I'm a physical chemist and have been trying to work my way through some of the literature around vibrational anharmonicity and second order vibrational perturbation theory (VPT2).
Unfortunately, while chemistry is generally good at defining conventional notations for things, this is not the case with VPT2, which makes following the equations in different papers a bit of an adventure...

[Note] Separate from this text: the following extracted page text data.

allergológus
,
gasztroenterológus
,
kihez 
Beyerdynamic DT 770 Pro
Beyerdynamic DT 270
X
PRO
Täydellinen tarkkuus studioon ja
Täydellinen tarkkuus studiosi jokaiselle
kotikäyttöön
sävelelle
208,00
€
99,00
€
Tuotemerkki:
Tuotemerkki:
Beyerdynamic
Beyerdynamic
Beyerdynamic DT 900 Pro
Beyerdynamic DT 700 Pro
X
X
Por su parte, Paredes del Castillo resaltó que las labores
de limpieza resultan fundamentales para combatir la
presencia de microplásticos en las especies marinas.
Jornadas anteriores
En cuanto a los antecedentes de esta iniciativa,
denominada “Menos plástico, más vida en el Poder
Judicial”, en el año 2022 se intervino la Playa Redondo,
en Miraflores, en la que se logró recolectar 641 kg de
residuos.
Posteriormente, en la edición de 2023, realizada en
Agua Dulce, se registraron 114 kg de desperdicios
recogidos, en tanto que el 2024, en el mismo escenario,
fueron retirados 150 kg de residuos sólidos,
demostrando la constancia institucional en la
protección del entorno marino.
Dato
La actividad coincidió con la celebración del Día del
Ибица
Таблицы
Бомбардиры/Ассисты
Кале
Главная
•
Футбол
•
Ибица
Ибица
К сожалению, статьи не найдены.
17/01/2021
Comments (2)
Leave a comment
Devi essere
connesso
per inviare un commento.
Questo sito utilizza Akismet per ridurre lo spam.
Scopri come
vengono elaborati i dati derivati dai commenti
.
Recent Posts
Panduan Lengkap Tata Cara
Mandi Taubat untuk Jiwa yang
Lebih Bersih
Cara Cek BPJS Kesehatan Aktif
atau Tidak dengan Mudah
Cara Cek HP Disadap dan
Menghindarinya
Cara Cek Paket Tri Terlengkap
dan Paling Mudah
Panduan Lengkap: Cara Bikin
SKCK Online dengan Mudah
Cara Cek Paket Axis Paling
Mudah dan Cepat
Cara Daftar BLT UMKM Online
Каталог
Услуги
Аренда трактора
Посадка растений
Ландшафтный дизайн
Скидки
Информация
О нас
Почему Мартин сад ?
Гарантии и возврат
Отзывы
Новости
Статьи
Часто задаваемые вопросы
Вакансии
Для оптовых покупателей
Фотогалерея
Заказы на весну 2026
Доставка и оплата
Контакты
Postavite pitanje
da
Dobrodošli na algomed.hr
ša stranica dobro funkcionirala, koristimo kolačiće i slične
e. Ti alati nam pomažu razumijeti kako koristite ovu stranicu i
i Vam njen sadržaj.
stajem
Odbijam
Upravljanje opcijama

I have been writing a chapter of my thesis which covers vibrations in molecules and have been using a lot equations I have obtained from different sources, many of which include sums over multiple . I would like to make the notation more uniform, however. At the moment, I have several equations with sum notations appearing as follows: $$ \sum_{i} \sum_{j} \sum_{k} \sum_{l} g_{ijkl}q_iq_jq_kq_l $$ $$ \sum_{i,j,k,l = 1}\phi_{ijkl} Q_iQ_jQ_kQ_l $$ $$ \sum_{ijkl} q_iq_jq_kq_l $$ While I have been able to find out what the first example means, there are no resources I can find which explain what the second and third examples mean. To me, it looks like they are all mean the same thing, and I would therefore like to simplify all sums in this chapter using the third notation, but I'm not 100% certain. Considering some mathematical symbols look equivalent (i.e., are simplifications of more cumbersome equations) but are actually referring to slightly different operations, I am wary of changing the nomenclature without expert advice.

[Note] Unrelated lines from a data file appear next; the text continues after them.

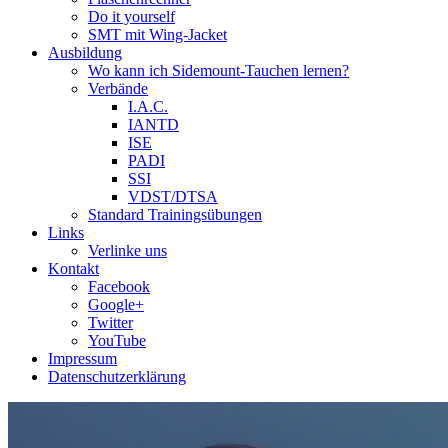
Do it yourself
SMT mit Wing-Jacket
Ausbildung
Wo kann ich Sidemount-Tauchen lernen?
Verbände
I.A.C.
IANTD
ISE
PADI
SSI
VDST/DTSA
Standard Trainingsübungen
Links
Verlinke uns
Kontakt
Facebook
Google+
Twitter
YouTube
Impressum
Datenschutzerklärung
Das Sidemount-Forum ist auf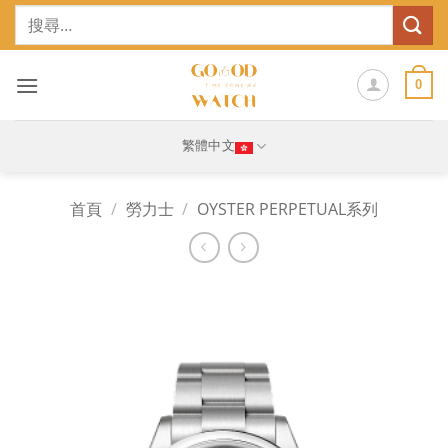
Skip
搜
to
尋
content
關
鍵
0
字:
繁體中文
首頁
/
勞力士
/
OYSTER PERPETUAL系列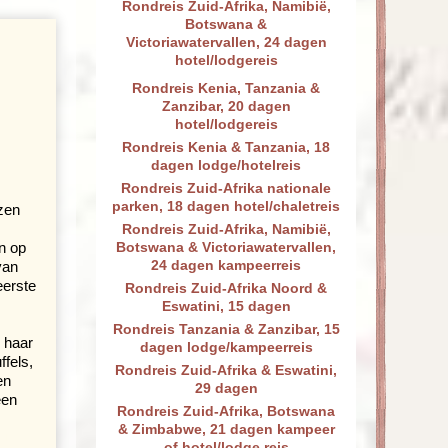
Rondreis Zuid-Afrika, Namibië,
Botswana &
Victoriawatervallen, 24 dagen
hotel/lodgereis
Rondreis Kenia, Tanzania &
Zanzibar, 20 dagen
hotel/lodgereis
Rondreis Kenia & Tanzania, 18
dagen lodge/hotelreis
Rondreis Zuid-Afrika nationale
parken, 18 dagen hotel/chaletreis
zen
Rondreis Zuid-Afrika, Namibië,
n op
Botswana & Victoriawatervallen,
24 dagen kampeerreis
van
eerste
Rondreis Zuid-Afrika Noord &
Eswatini, 15 dagen
Rondreis Tanzania & Zanzibar, 15
 haar
dagen lodge/kampeerreis
ffels,
Rondreis Zuid-Afrika & Eswatini,
en
29 dagen
een
Rondreis Zuid-Afrika, Botswana
& Zimbabwe, 21 dagen kampeer
of hotel/lodge reis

So, are all of these different notations equivalent (i.e., summing over all combinations of $i$, $j$, $k$, $l$, from 1 to a final number [usually $3N$]) or do all have slightly different meanings?
These notations are indeed the exact same. The second and third ones are better in the case where you impose conditions like "$(i,j,k,l), i \neq k, k \neq l+2$" and are generally preferred over the longer one besides manipulations like sum exchanges and the like.